I've been thinking a lot about context recently. A lot of recent AI tools support working in a particular folder and pulling in files to provide the AI with context. I use files a lot to establish and deliberately construct the context for projects and tasks where I collaborate with AI. This is an emergent pattern worth discussing. Files are becoming the meeting point between users and AIs. While context operates differently for both of us, the files that populate the folder feel like our shared context.
But calling them files misses something. I've researched how people collaborate across collections of tools and documents and how co-writers navigate across multiple applications when working on a shared text. The interesting concept here isn't filesystems. It's something researchers in Computer-Supported Cooperative Work have been talking about for decades: Common Information Spaces.
Schmidt and Bannon (1992) define common information spaces in connection with cooperative and collaborative work:
"Cooperative work is not facilitated simply by the provisioning of a shared database, but rather requires the active construction by the participants of a common information space where the meanings of the shared objects are debated and resolved, at least locally and temporarily."
Whenever people collaborate on the same project they need to organise the relevant information and tools. Different roles and tasks require different pieces of information: some folks care about PowerPoints and legal documents; some about EPICs and Features; and others about typescript and markdown files. All of this information is deemed relevant and important to the project by someone. And all of it reveals something about what the project is about.
A lot of projects have a repository, internal documentation, Slack and similar communication channels, and maybe Figma files and Google Workspace. This is the common information space. Some of it is given by the infrastructure the team and organisation are used to. But a lot of the project information is established in files and links that the participants create and organise as they work.
The important point here is that the common information space is constructed by those participating in the project. The knowledge work generates files (presentations, designs, code etc.) and organising and collaborating around the work generates files (plans, tasks, reports, messages). All this is relevant context for the project.
When I start a task with AI, a large part of the work is constructing the context. I pull in specification, documentation, user-stories, reference implementations, designs etc. and when I work with Claude I generate additional documents to steer and guide the work (.claude files, plans.md, persisted context documents, research etc.). And Claude is an active participant on its own. I let Claude update Jira tickets and documentation. Claude and I are actively constructing the context and the work as we go.
So, by merit of this, I would argue that the common information space of a project is co-constructed by the participants including AI agents. Bingo.
When we join a project, we know where to look. There's a Slack channel, a Jira space, maybe a shared folder somewhere. We know that because we've worked in offices before.
AI does not know where to find stuff.
So it helps to think about two kinds of information spaces:
Tasks produce information for the project and subsequent tasks (user-stories are a good example). The project information space is the sum of all the information drawn in and produced across tasks.
If you want AI to be a useful collaborator, the first step is telling it where things live. Make the project information space explicit: list the sources, set up the integrations, give the AI access to search across them. This allows AI to fetch a Jira ticket and, when needed, search for additional information in OneDrive or recent conversations in Slack.
This should not be a project task. Your IT-infrastructure and ways-of-working should be aligned so that every new project follows the same model. And this model is part of the AI-directed rules you initialise the project with.
If your organisation has rules for folder structure and other principles that help humans discover and connect the dots between information, then you should communicate these to your AI collaborators too. Not just the structure, but the meaning behind the structure.

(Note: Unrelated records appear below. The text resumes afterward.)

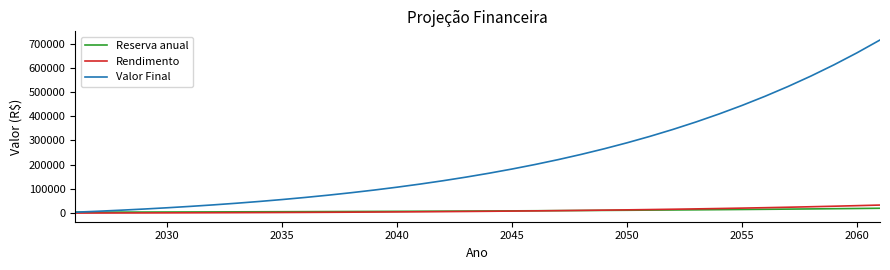

Rank the series by their maximum value, from highest to lowest.

Valor Final, Rendimento, Reserva anual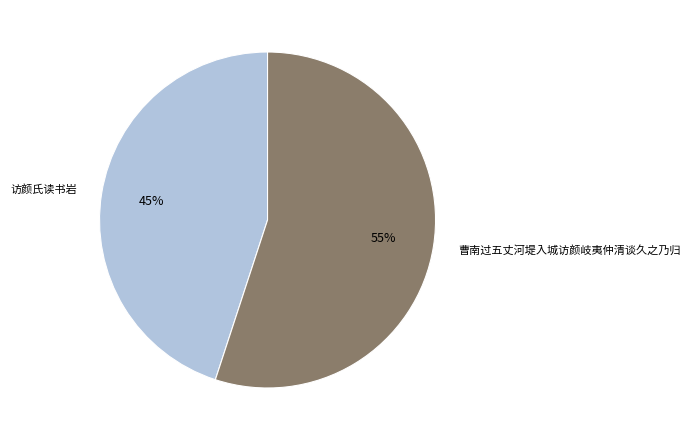

How many slices are in this pie chart?

2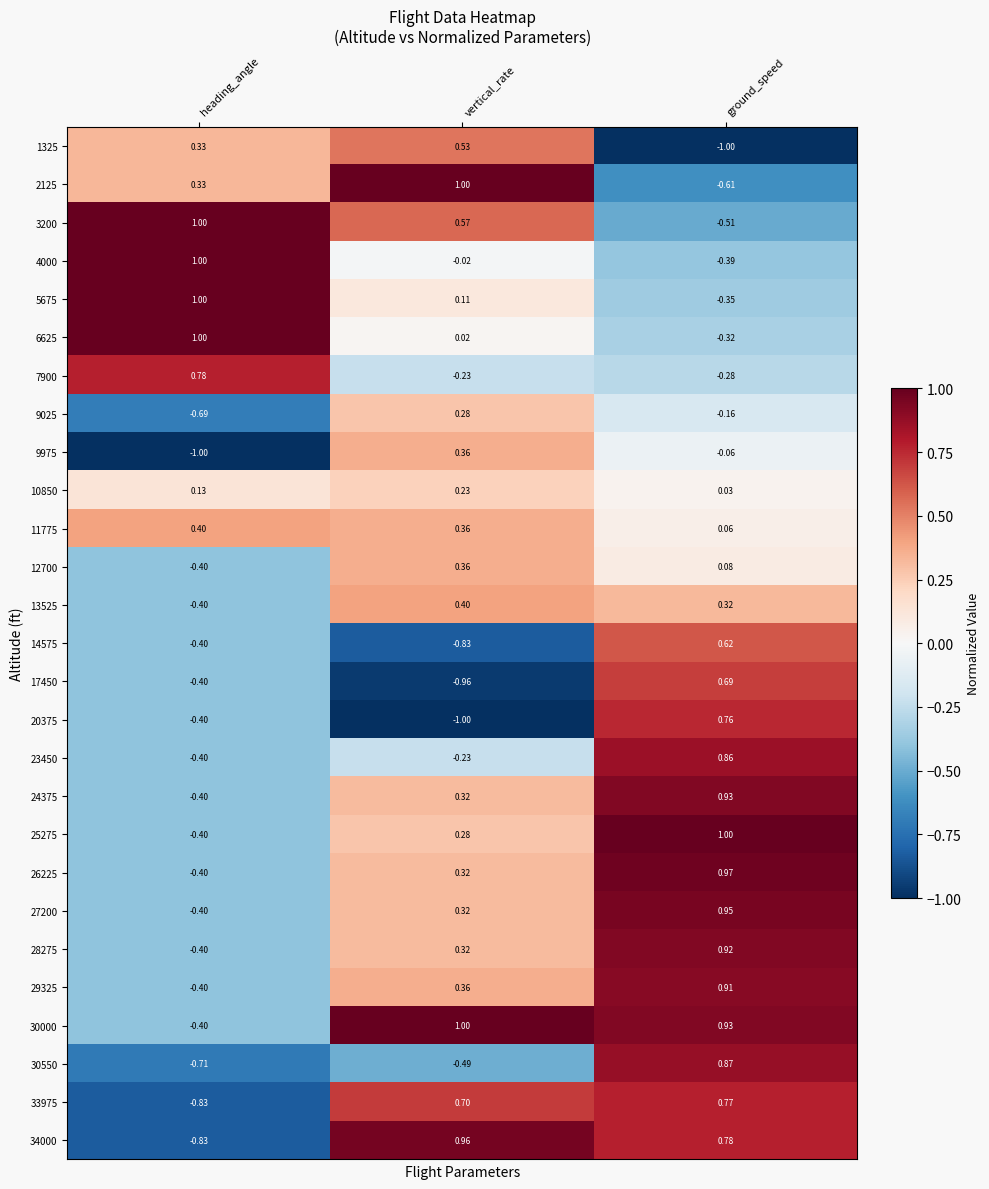

At which label does 34000 reach its minimum?

heading_angle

If you have a folder for Architectural Decision Records, tell the AI that's where technical decisions are documented and why. If you have a client folder for material shared with the client, make clear that anything in there is external-facing and should be treated differently from internal working documents. If your Confluence space separates requirements from delivery documentation, explain which is the source of truth for what.
The more the AI understands the intent behind the organisation of information, the more likely it is to look in the right places when searching for context on a task.
The project information space is shared, but different roles draw from it differently. A PM assembling a status report needs recent Jira activity, Github commits, and maybe the latest Figma progress. A developer picking up a ticket needs the design file, the requirements document, and the relevant parts of the codebase. A designer needs brand guidelines, the component library, and client feedback from Confluence or email.
These are all slices of the same information space. Today, each role navigates their own familiar corners and ignores the rest. AI can reach across those boundaries, but only if it knows the full space exists and which parts matter for which kind of work.
This is where task-specific rules become practical. As the project information space grows, you don't want AI searching through deliveries from 2020 when you need last week's sprint activity. The slice you give AI should help focus the task and not derail it into searching everything. Write rules that prioritise the right sources for the task at hand:
These rules can be formalised as task-specific configurations that any team member can invoke when starting a piece of work with AI.
If you already have human-readable best practices for organising your key information spaces, then you are set to onboard AI collaborators with the following steps:
If you do not have shared guidelines for how the different spaces are organised, then you need to fix that as fast as possible. For the sake of humans and AIs alike.